+++ SOURCE DATA +++

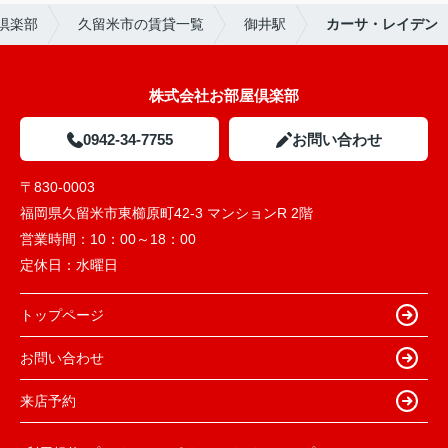
倶楽部
久留米市の賃貸一覧
御井駅
カーサ・レイデン
株式会社お部屋倶楽部
0942-34-7755
お問い合わせ
〒830-0003
福岡県久留米市東櫛原町42-3 マンションR 2階
営業時間：
10：00～18：00
定休日：
水曜日
トップページ
お問い合わせ
来店予約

+++

*TASK GOAL*
From the listing, extract all text exactly as given and drop any picture.

*EXPECTED ANSWER*
倶楽部
久留米市の賃貸一覧
御井駅
カーサ・レイデン
株式会社お部屋倶楽部
0942-34-7755
お問い合わせ
〒830-0003
福岡県久留米市東櫛原町42-3 マンションR 2階
営業時間：
10：00～18：00
定休日：
水曜日
トップページ
お問い合わせ
来店予約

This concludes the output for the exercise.